Jonathan Marchessault ne craquera pas. Après avoir marqué 30 buts avec les Panthers de la Floride et amassé 75 points en 77 matchs en saison régulière avec les Golden Knights de Las Vegas, ses deux buts contre les Jets de Winnipeg, lundi, ont porté son total de points en séries à 15 en seulement 12 matchs.

Ce Québécois de 27 ans ne joue pas avec Connor McDavid ou Sidney Crosby, mais avec William Karlsson et Reilly Smith, deux joueurs rejetés par leurs équipes respectives eux aussi.

Marchessault prouve que la ligne est ténue entre une carrière dans la Ligue américaine et le statut de superstar, assorti d'un contrat de 30 millions pour six ans. Parlez-en à Martin St-Louis, par exemple.

On dédaigne de moins en moins les joueurs de 5 pieds 9 et moins, mais il leur faut néanmoins une part de chance et un homme pour croire en eux. Les équipes de la LNH ne repêchent pas les choix de 12e ronde dans la Ligue de hockey junior majeur du Québec.
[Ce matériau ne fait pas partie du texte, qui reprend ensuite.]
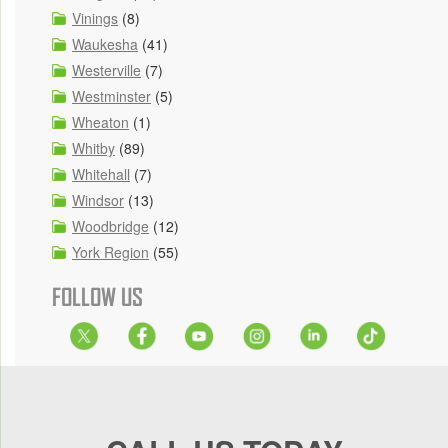
Vinings
(8)
Waukesha
(41)
Westerville
(7)
Westminster
(5)
Wheaton
(1)
Whitby
(89)
Whitehall
(7)
Windsor
(13)
Woodbridge
(12)
York Region
(55)
FOLLOW US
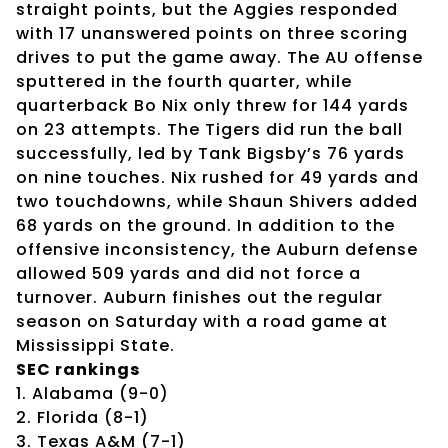
straight points, but the Aggies responded
with 17 unanswered points on three scoring
drives to put the game away. The AU offense
sputtered in the fourth quarter, while
quarterback Bo Nix only threw for 144 yards
on 23 attempts. The Tigers did run the ball
successfully, led by Tank Bigsby’s 76 yards
on nine touches. Nix rushed for 49 yards and
two touchdowns, while Shaun Shivers added
68 yards on the ground. In addition to the
offensive inconsistency, the Auburn defense
allowed 509 yards and did not force a
turnover. Auburn finishes out the regular
season on Saturday with a road game at
Mississippi State.
SEC rankings
1. Alabama (9-0)
2. Florida (8-1)
3. Texas A&M (7-1)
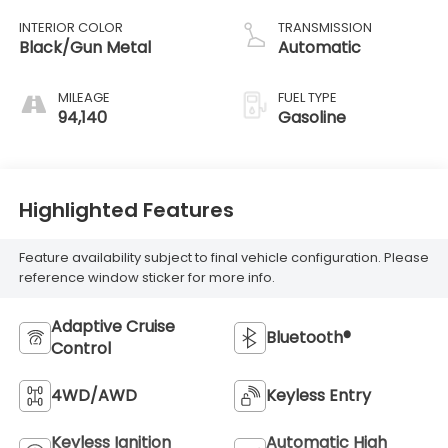
INTERIOR COLOR
TRANSMISSION
Black/Gun Metal
Automatic
MILEAGE
FUEL TYPE
94,140
Gasoline
Highlighted Features
Feature availability subject to final vehicle configuration. Please
reference window sticker for more info.
Adaptive Cruise
Bluetooth®
Control
4WD/AWD
Keyless Entry
Keyless Ignition
Automatic High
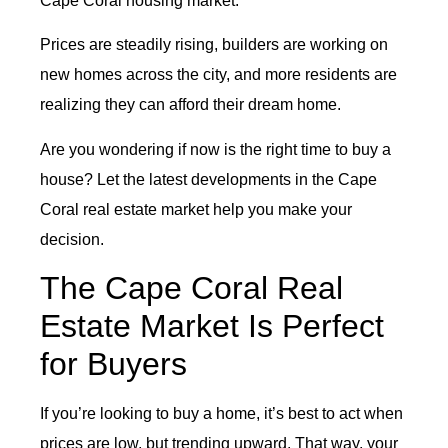
Cape Coral housing market.
Prices are steadily rising, builders are working on
new homes across the city, and more residents are
realizing they can afford their dream home.
Are you wondering if now is the right time to buy a
house? Let the latest developments in the Cape
Coral real estate market help you make your
decision.
The Cape Coral Real
Estate Market Is Perfect
for Buyers
If you’re looking to buy a home, it’s best to act when
prices are low, but trending upward. That way, your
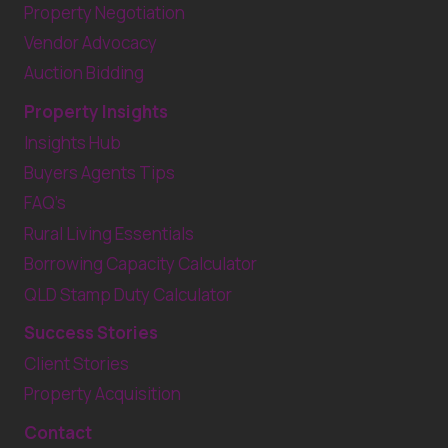
Property Negotiation
Vendor Advocacy
Auction Bidding
Property Insights
Insights Hub
Buyers Agents Tips
FAQ’s
Rural Living Essentials
Borrowing Capacity Calculator
QLD Stamp Duty Calculator
Success Stories
Client Stories
Property Acquisition
Contact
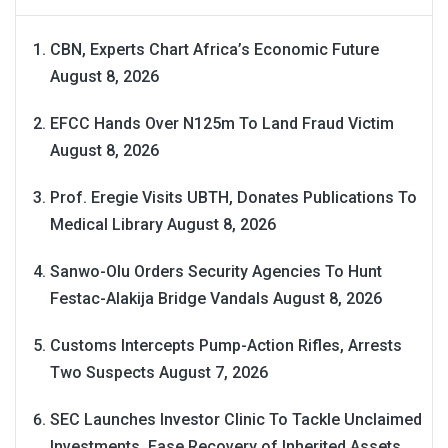
CBN, Experts Chart Africa’s Economic Future
August 8, 2026
EFCC Hands Over N125m To Land Fraud Victim
August 8, 2026
Prof. Eregie Visits UBTH, Donates Publications To
Medical Library
August 8, 2026
Sanwo-Olu Orders Security Agencies To Hunt
Festac-Alakija Bridge Vandals
August 8, 2026
Customs Intercepts Pump-Action Rifles, Arrests
Two Suspects
August 7, 2026
SEC Launches Investor Clinic To Tackle Unclaimed
Investments, Ease Recovery of Inherited Assets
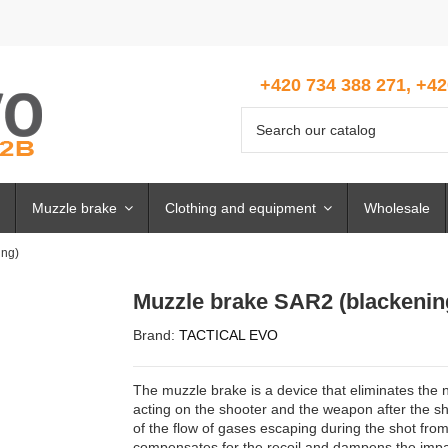
+420 734 388 271, +42
Muzzle brake
Clothing and equipment
Wholesale
ing)
Muzzle brake SAR2 (blackenin
Brand:
TACTICAL EVO
The muzzle brake is a device that eliminates the n
acting on the shooter and the weapon after the sho
of the flow of gases escaping during the shot from
compensates for the recoil and dampens the impa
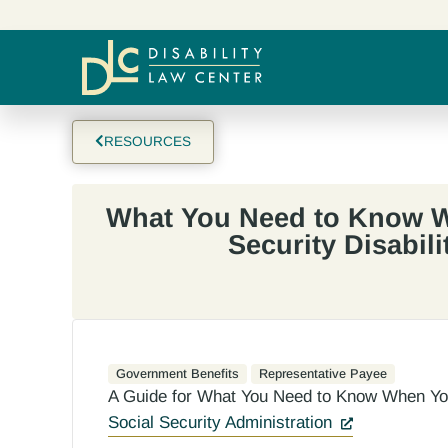
RESOURCES
What You Need to Know W
Security Disabili
Government Benefits
Representative Payee
A Guide for What You Need to Know When You 
Social Security Administration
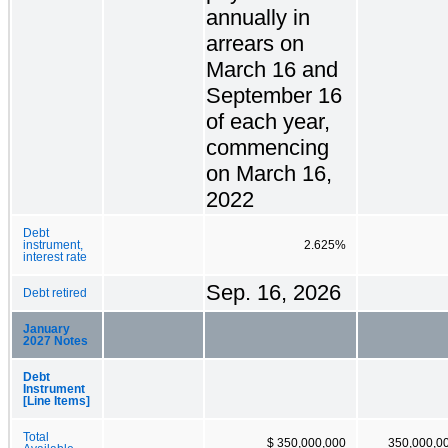
annually in
arrears on
March 16 and
September 16
of each year,
commencing
on March 16,
2022
Debt
instrument,
2.625%
interest rate
Sep. 16, 2026
Debt retired
January
2027 Notes
Debt
Instrument
[Line Items]
Total
$ 350,000,000
350,000,0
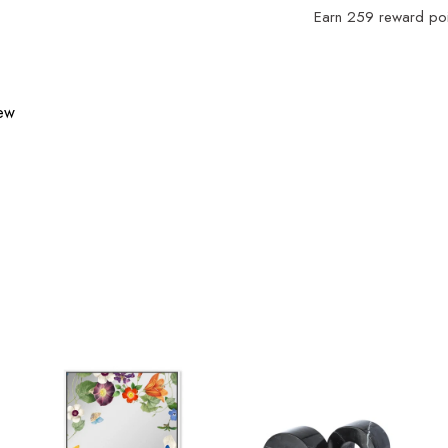
Earn
259
reward poin
iew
Marchessault a été ignoré au repêchage, même après une saison de 53 points en 62 matchs avec les Remparts de Québec. Et aussi l'année suivante malgré une année de 71 points et 30 buts avec ces mêmes Remparts.

On daigne les inviter au camp d'entraînement, comme les Rangers l'ont fait, et lui offrir un contrat qui le payera à un salaire des ligues mineures, mais les jeux sont faits dès le camp des recrues. Il n'est pas placé dans une position favorable et on mise sur ses propres choix au repêchage, comme Ryan Bourque, par exemple, son coéquipier avec les Remparts repêché en troisième ronde par les Rangers en 2009.

On le rejette rapidement après une première année professionnelle pourtant remplie de succès, 64 points en 74 matchs. Les Blue Jackets le recueillent mais le même manège se répète. On ne lui offre pas de véritable chance, il est encore étiqueté «joueur des mineures». Il produit encore à un rythme intéressant au sein du club-école des Jackets mais il est échangé au Lightning pour d'autres joueurs de calibre mineur, dans une transaction qui ne fait évidemment pas les manchettes.

Même à Tampa, où Julien Brisebois est sensible à la fibre québécoise, on ne le retient pas après deux ans. Il aura fallu un homme, Tom Rowe, dont la carrière de gestionnaire sera de courte durée, pour finalement lui offrir un contrat garanti chez les Panthers de Floride. Et ensuite une blessure à Jonathan Huberdeau pour que s'ouvre un poste au sein d'un trio offensif sous l'autorité de Gerard Gallant.

Une saison de 30 buts dans la LNH ne suffisait pas. Quand Rowe a été congédié, Dale Tallon, de retour après avoir été dégommé par ce même Rowe un an plus tôt, n'a rien fait pour retenir Marchessault. Il n'y «croyait pas». Marchessault avait encore à ses yeux la marque d'un petit attaquant des mineures et sa magnifique saison relevait de l'anomalie. On l'a rendu disponible au repêchage de l'élargissement des cadres.

Heureusement pour Marchessault, Gallant était désormais coach chez les Golden Knights et l'a accuelli à bras ouverts.

J'espère qu'aucun gestionnaire ne pleurera le fait de l'avoir «échappé». Il faut de la vision. Et les Golden Knights en ont, justement. Leur conte de fée ne se poursuit pas par hasard.